Mas, antes que ele conseguisse, Anastasia segurou seu punho, o apertando com força. ─ Você nunca mais vai erguer sua mão para mim.
─ O que você disse? ─ Ele perguntou, tentando soltar seu pulso. ─ Como ousa falar assim com o seu Rei?
─ Rei? ─ Ela riu. ─ Você é só um homem covarde em um trono. ─ Ela disse. ─ E agora eu sou a única coisa que mantém essa coroa na sua cabeça. ─ Ela apertou o punho do homem com mais força. ─ Eu sou sua única esperança.
Ela sentiu quando Vasily segurou seu braço. ─ Solte ele, Anastasia. ─ A voa de seu irmão fez com que ela o soltasse. Ela viu o medo no olhar do homem que um dia chamou de pai.
─ Não sei o que ele te disse, Vasya. ─ Anastasia parou na frente de seu irmão. ─ Você pode me ignorar o quanto quiser, pode me odiar, pode escolher acreditar nele, mas eu sempre vou te amar. ─ Ela confessou. ─ Você é meu irmão.
Ela esperou uma resposta, um sinal que Vasily ainda era seu porto seguro. Que eles ainda eram os Irmãos Lantsov. Mas tudo que o Príncipe fez foi recuar e permanecer ao lado de seu pai.

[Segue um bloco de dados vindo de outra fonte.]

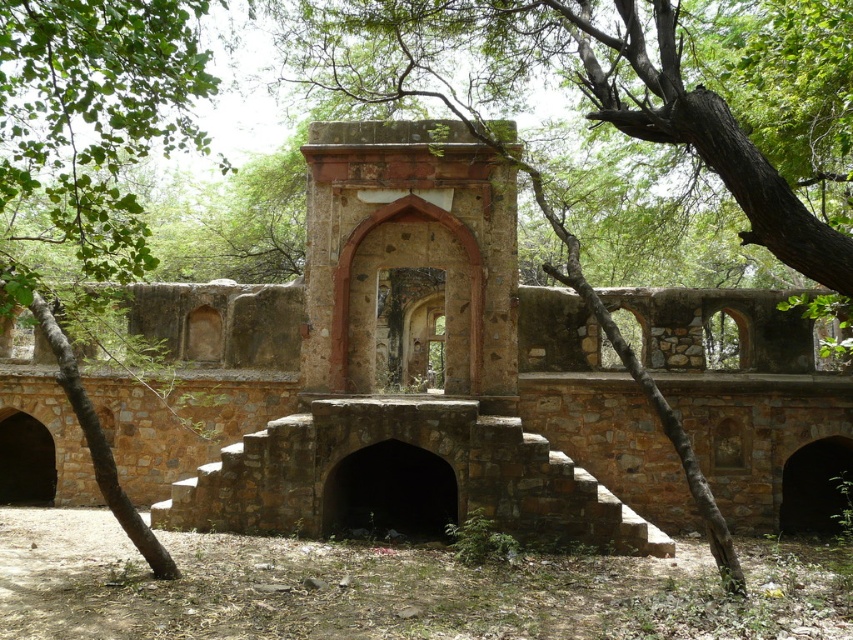
You are an archaeologist exploring the ancient stone structure. You notice the brown stone ruins at center and the green leafy tree at left. From your perspective, which object is positioned to the east?

The green leafy tree at left is positioned to the east because the brown stone ruins at center are to its right.

You are an archaeologist examining the ancient stone structure. You notice the brown stone ruins at center and the brown rough stone arch at center. Which of these two objects is positioned further back in the scene?

The brown rough stone arch at center is positioned further back than the brown stone ruins at center, as it is described as being behind the ruins.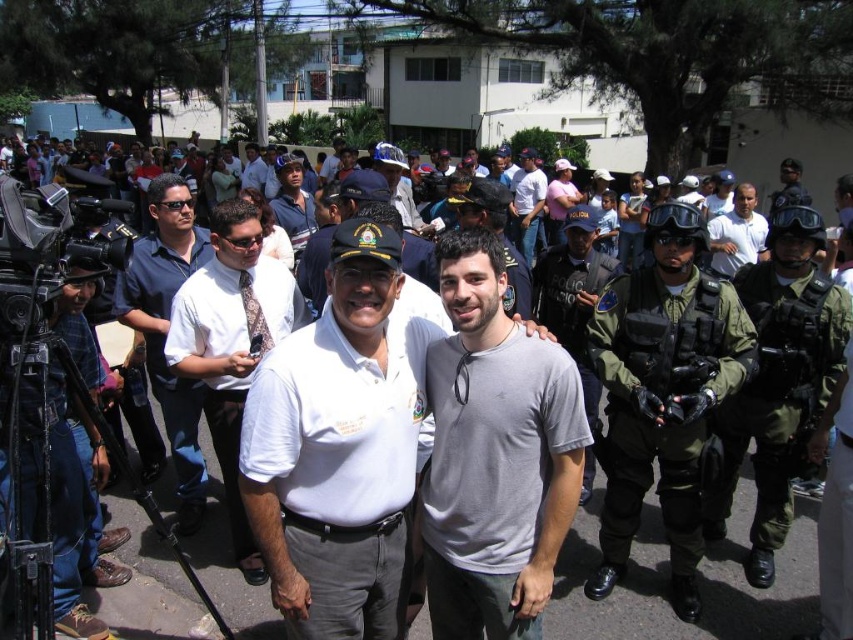
The height and width of the screenshot is (640, 853). Describe the element at coordinates (779, 380) in the screenshot. I see `green tactical gear at right` at that location.

Does green tactical gear at right have a smaller size compared to white shirt at center?

Yes, green tactical gear at right is smaller than white shirt at center.

Locate an element on the screen. green tactical gear at right is located at coordinates (779, 380).

Is point (256, 346) positioned before point (740, 262)?

Yes, it is in front of point (740, 262).

Which is in front, point (193, 378) or point (759, 256)?

Point (193, 378)

At what (x,y) coordinates should I click in order to perform the action: click on white shirt at center. Please return your answer as a coordinate pair (x, y). Image resolution: width=853 pixels, height=640 pixels. Looking at the image, I should click on (231, 342).

From the picture: Between matte black shirt at left and green uniformed officer at right, which one appears on the left side from the viewer's perspective?

matte black shirt at left

Who is more distant from viewer, (167, 216) or (772, 196)?

Positioned behind is point (772, 196).

This screenshot has height=640, width=853. Find the location of `matte black shirt at left`. matte black shirt at left is located at coordinates (167, 328).

Locate an element on the screen. matte black shirt at left is located at coordinates (167, 328).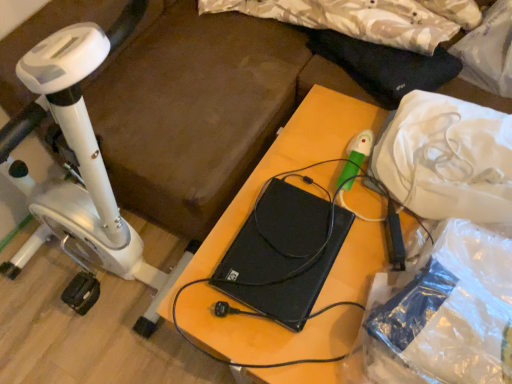
You are a GUI agent. You are given a task and a screenshot of the screen. Output one action in this format:
    pyautogui.click(x=<x>, y=<y>)
    Task: Click on the vacant space to the right of black matte laptop at center
    The image size is (512, 384).
    Given the screenshot: What is the action you would take?
    pyautogui.click(x=370, y=244)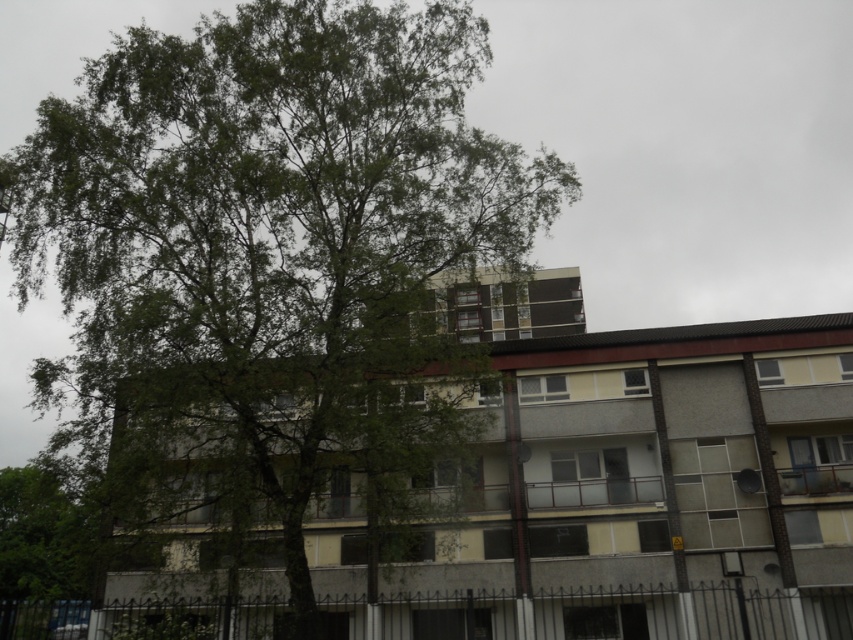
Question: Is green leafy tree at center bigger than green leafy tree at lower left?

Choices:
 (A) no
 (B) yes

Answer: (B)

Question: Does green leafy tree at center have a larger size compared to green leafy tree at lower left?

Choices:
 (A) yes
 (B) no

Answer: (A)

Question: Observing the image, what is the correct spatial positioning of green leafy tree at center in reference to green leafy tree at lower left?

Choices:
 (A) below
 (B) above

Answer: (B)

Question: Among these points, which one is nearest to the camera?

Choices:
 (A) (88, 529)
 (B) (219, 189)

Answer: (B)

Question: Which point is farther from the camera taking this photo?

Choices:
 (A) (73, 518)
 (B) (424, 35)

Answer: (A)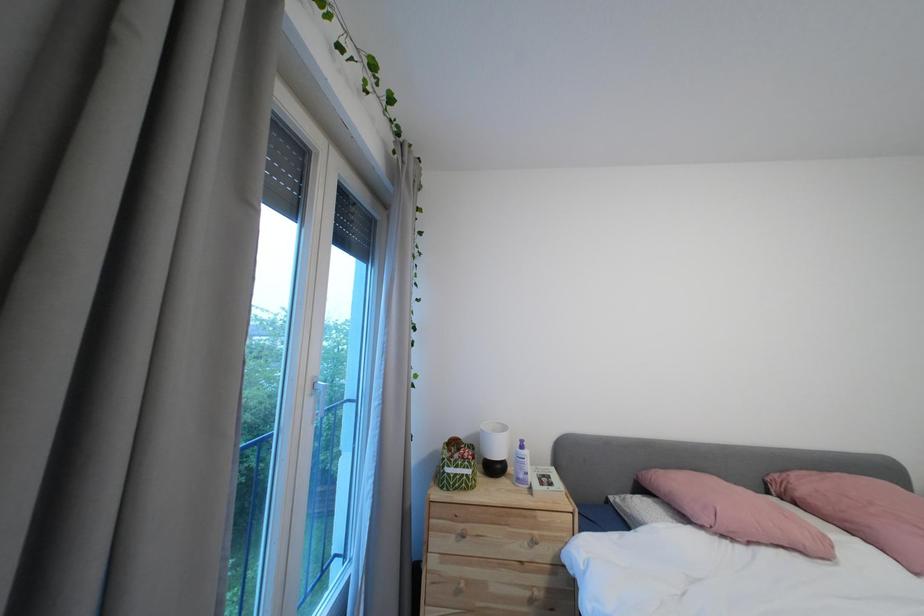
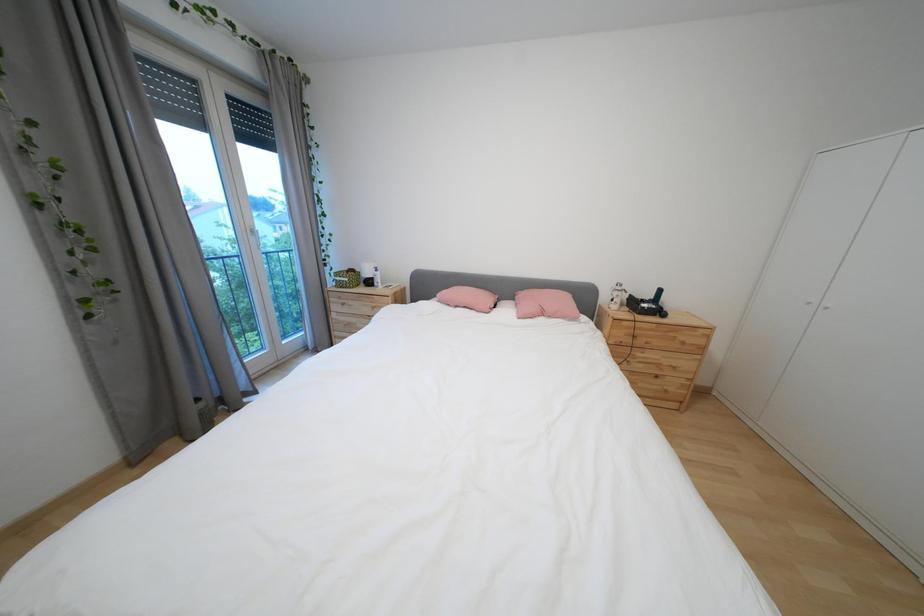
The images are taken continuously from a first-person perspective. In which direction are you moving?

The cameraman moved toward right, backward.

Ela deu as costas para a família real, caminhando para fora daquele lugar. Ela saiu de lá chorando, destruída, com o coração partido, determinada a colocar um ponto final em seu passado.
Foi assim que Anastasia Lantsov começou a quebrar. Foi assim que a Conjuradora do Sol começou a ruir.